The following pages chronicle the journey of the sailing vessel Pelagic and her crew. We are a family of 5; Michael, Amy, Zander, Porter and Anakena, taking our 42' Hallberg Rassy as far as we can comfortably go in three years. We left Oregon in September 2014, participated in the 2014 Baja Haha, continued on through the Panama Canal, into the Caribbean, up the coast of the US to Maritime Canada and from there crossed the Atlantic. After an arrival in Ireland we toured Scotland, then sailed down to France, Portugal and on to Morocco. In January of 2016 we slowed down considerably and enrolled the kids in a local Spanish school in Sanlucar de Guadiana for a few months. In the spring of 2016 we crossed the Atlantic towards the Caribbean. We are now in the Pacific, officially on our way home, albeit via a very circuitous path. We are currently in French Polynesia and looking at weather windows to Hawaii before finally making landfall back in the Pacific Northwest.

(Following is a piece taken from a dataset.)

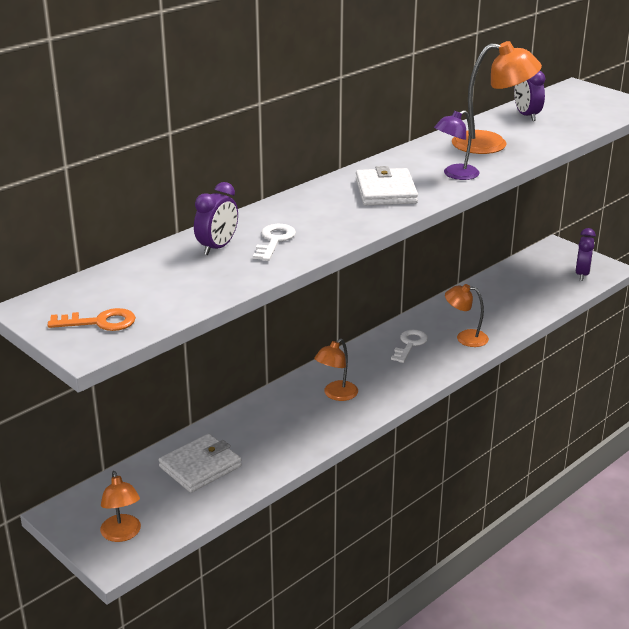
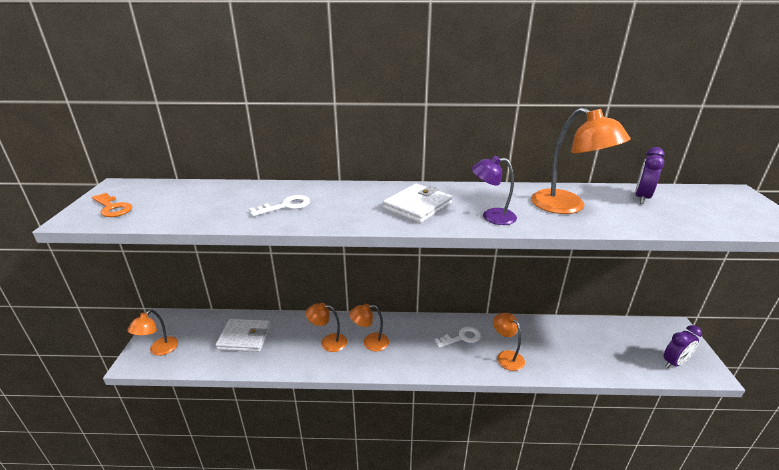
camera: 45 degrees right, 0 degrees up
purple clock [194,182,238,255] -> none
none -> orange lamp [306,303,347,352]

Currently our exact location is not available. Our spot coverage will pick us back up in Hawaii towards the end of May, 2017.

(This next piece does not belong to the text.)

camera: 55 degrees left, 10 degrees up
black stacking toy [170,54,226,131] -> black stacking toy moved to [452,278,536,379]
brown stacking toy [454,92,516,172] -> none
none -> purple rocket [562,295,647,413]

Our favorite sailing quote:

"If anythings gonna happen, it's gonna happen out there boss!" Captain Ron

Monday, May 15, 2017

Clawing our way to the Marquesas, May 14

We are heading to the Marquesas, sailing about 45 degrees to the wind in 20 knots of wind, a current against us and about 2 meter waves....yeah, it basically sucks to be us! When the north winds are more prevalent we head east, when it blows more from the east we sail north, we are tacking our way to the islands, which we never do. We are cruisers, if it isn't downwind we don't go there! So why are we headed this direction, so clearly not in the direction of Hawaii? We are asking ourselves that as well. We'd like to provision there. Yes, we did provision in Fakarava, but our fresh produce included droopy carrots and potatoes (half of which are rotten from the inside) and onions. Try keeping 3 kids happy on that! Sure we got staples, but nothing else. Nuka Hiva had a bit more selection and fresh produce grown on the island, it didn't sit in the bottom of a ship's hold for 3 weeks before then sitting on the shelf of a local market. It seems crazy to go through this much agony to get some food, but passages are tough in nature, you need good food to sustain you. You can sit on a beautiful atoll and eat rice and beans and fish, but out at sea you need more. Our second reason for this pilgrimage is, we have to go almost this far east anyway, so why not stop and get a short break. Lastly, we weren't able to top off our fuel tanks in the Tuamotus. Normally on an ocean crossing we never go through much fuel, but the trip between the Galapagos and the Marquesas has made us rethink leaving with less than fully topped off tanks. Just in case!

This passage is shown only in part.